(Plain-text document sources)
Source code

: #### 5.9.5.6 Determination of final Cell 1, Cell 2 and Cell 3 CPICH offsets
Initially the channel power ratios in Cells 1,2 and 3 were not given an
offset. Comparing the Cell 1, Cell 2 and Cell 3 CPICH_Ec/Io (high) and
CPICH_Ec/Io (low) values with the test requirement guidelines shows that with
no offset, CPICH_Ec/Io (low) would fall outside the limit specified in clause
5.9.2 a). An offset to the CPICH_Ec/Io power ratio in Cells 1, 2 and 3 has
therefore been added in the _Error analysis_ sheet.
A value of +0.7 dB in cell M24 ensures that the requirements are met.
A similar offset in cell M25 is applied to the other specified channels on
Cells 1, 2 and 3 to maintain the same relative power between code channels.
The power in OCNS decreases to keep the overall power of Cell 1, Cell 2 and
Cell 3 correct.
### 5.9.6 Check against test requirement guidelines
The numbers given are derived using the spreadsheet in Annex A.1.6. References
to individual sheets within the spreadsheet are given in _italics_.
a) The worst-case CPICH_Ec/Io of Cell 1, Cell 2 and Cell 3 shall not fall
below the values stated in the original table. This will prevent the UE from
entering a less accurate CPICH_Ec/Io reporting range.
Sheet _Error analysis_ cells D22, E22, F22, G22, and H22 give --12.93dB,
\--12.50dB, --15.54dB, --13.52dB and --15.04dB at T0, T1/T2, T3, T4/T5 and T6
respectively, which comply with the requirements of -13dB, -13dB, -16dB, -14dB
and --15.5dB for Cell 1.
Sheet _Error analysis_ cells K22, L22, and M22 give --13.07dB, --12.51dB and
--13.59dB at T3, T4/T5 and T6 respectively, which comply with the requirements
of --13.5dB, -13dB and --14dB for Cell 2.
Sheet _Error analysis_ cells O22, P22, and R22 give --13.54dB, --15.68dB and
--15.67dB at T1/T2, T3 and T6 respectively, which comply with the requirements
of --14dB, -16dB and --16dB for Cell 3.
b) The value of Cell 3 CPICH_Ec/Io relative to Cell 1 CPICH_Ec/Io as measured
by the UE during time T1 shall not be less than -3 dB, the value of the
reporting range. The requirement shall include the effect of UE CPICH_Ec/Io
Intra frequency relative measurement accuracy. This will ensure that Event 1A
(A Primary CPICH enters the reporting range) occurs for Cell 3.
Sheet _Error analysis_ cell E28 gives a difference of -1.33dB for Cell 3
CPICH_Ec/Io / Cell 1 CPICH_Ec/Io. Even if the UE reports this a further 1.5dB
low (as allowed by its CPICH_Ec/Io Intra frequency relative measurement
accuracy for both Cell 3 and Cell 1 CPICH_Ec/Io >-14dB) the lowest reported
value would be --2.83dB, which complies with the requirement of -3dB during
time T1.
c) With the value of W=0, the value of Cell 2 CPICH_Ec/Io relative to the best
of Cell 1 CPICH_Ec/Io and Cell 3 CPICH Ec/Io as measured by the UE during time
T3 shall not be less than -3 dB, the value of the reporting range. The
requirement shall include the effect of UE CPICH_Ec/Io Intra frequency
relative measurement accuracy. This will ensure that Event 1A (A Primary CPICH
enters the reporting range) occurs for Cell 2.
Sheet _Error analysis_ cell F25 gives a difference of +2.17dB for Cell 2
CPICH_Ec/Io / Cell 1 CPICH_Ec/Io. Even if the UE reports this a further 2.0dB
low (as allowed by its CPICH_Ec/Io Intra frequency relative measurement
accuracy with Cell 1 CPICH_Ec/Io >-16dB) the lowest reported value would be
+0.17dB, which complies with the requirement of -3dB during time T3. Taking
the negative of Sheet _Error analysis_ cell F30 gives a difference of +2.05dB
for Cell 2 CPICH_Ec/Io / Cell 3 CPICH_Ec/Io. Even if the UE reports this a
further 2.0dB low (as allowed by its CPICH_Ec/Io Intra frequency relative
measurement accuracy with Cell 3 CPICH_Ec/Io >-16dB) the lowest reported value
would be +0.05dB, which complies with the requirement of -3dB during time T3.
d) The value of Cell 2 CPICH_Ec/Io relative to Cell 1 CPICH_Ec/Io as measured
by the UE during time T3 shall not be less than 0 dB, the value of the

WORK INSTRUCTIONS: Once you find the line with "5.9.2 a). An" in the entries above, output it and each line after it up to and including the line with "to individual sheets", and nothing else.

RESULT BELOW:
5.9.2 a). An offset to the CPICH_Ec/Io power ratio in Cells 1, 2 and 3 has
therefore been added in the _Error analysis_ sheet.
A value of +0.7 dB in cell M24 ensures that the requirements are met.
A similar offset in cell M25 is applied to the other specified channels on
Cells 1, 2 and 3 to maintain the same relative power between code channels.
The power in OCNS decreases to keep the overall power of Cell 1, Cell 2 and
Cell 3 correct.
### 5.9.6 Check against test requirement guidelines
The numbers given are derived using the spreadsheet in Annex A.1.6. References
to individual sheets within the spreadsheet are given in _italics_.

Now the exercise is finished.